● PROBLEM REQUIREMENTS
Find all lines below containing the string "owner" and return them.

%%

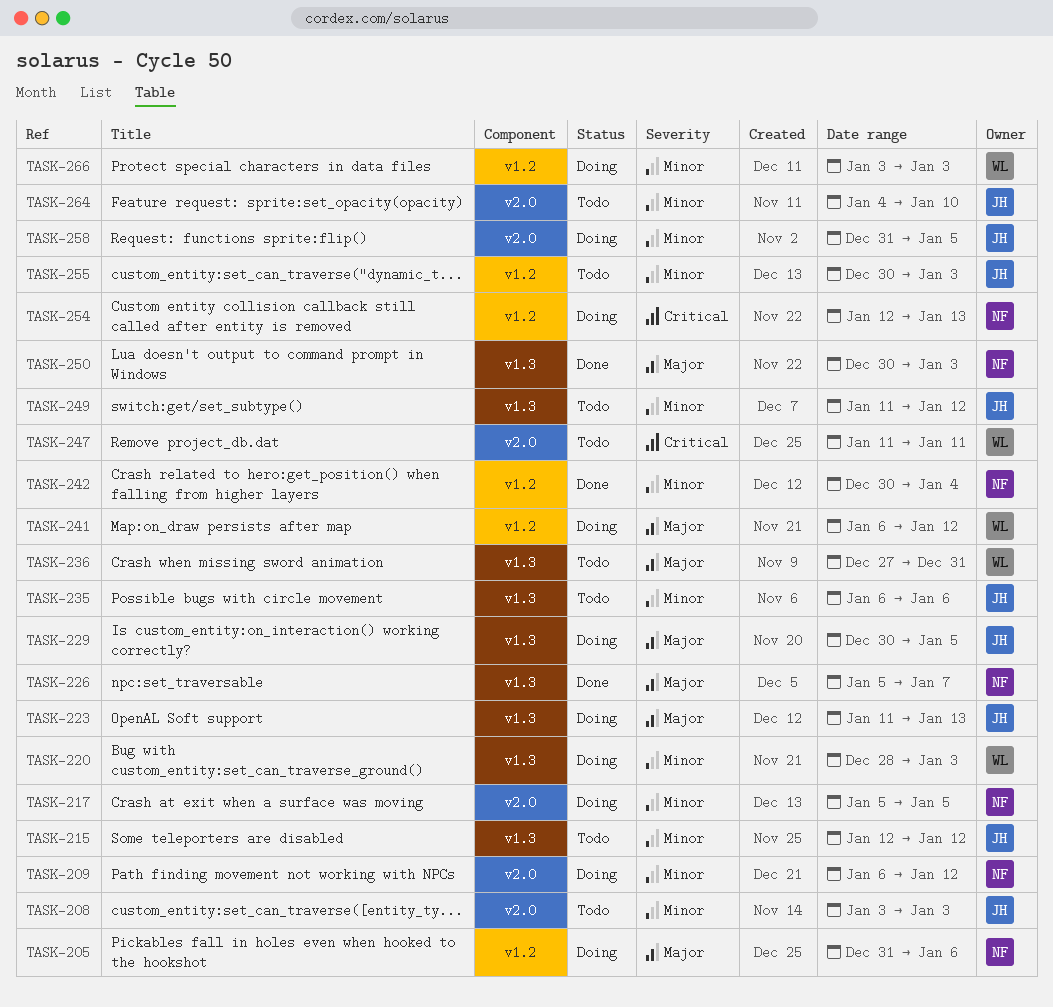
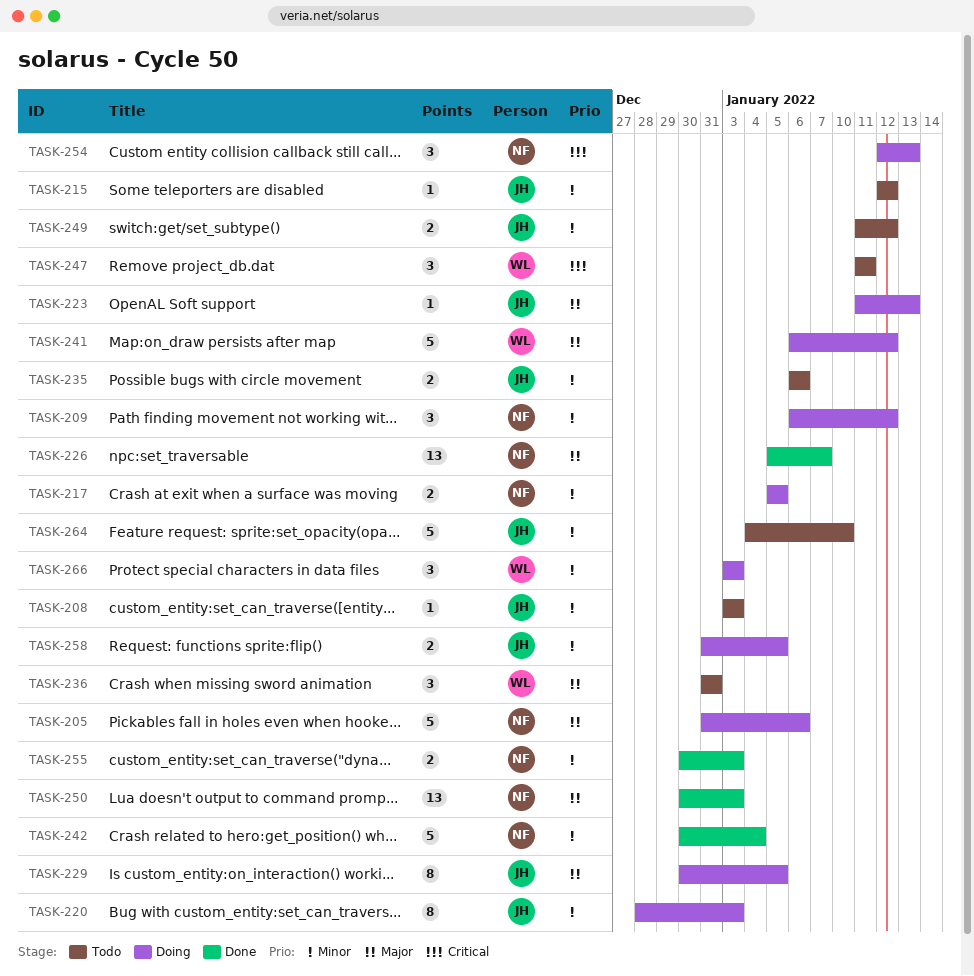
TASK-220, owner: WL -> JH
TASK-236, start: Dec 27 -> Dec 31
TASK-255, status: Todo -> Done
TASK-255, owner: JH -> NF

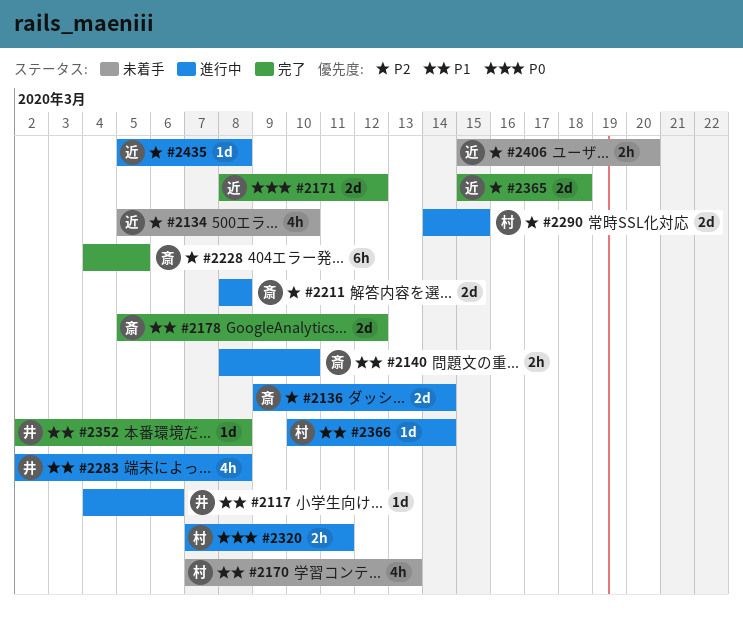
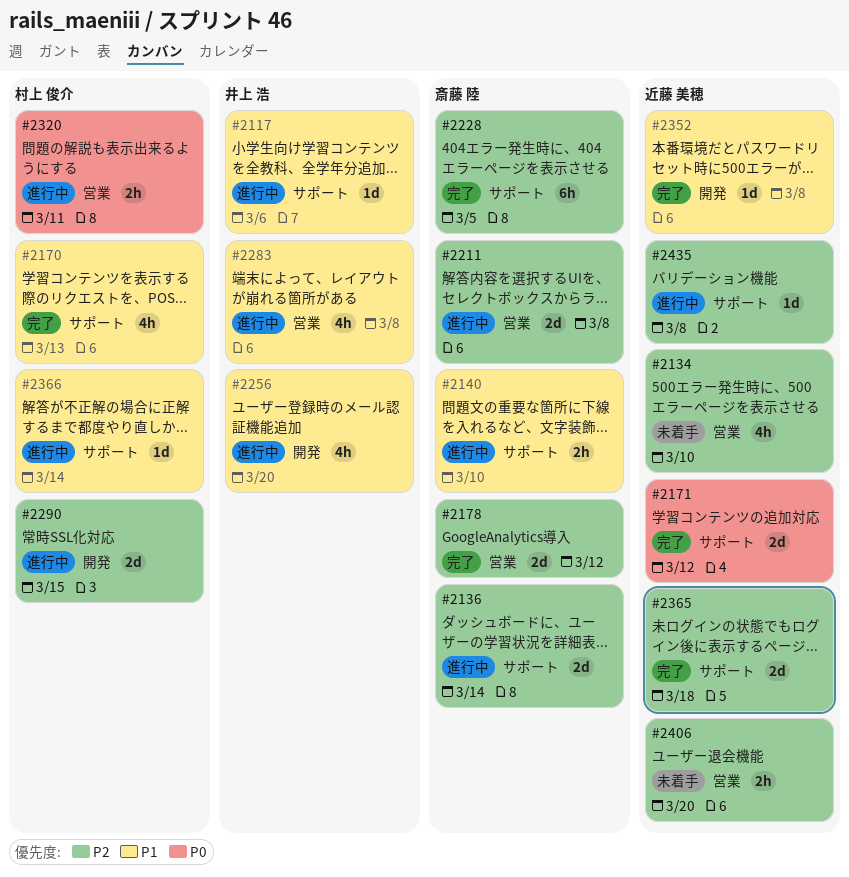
#2170, status: 未着手 -> 完了
#2178, priority: P1 -> P2
#2256: none -> present
#2352, owner: 井上 浩 -> 近藤 美穂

%%

● RESULT OF THE TASK
TASK-220, owner: WL -> JH
TASK-255, owner: JH -> NF
#2352, owner: 井上 浩 -> 近藤 美穂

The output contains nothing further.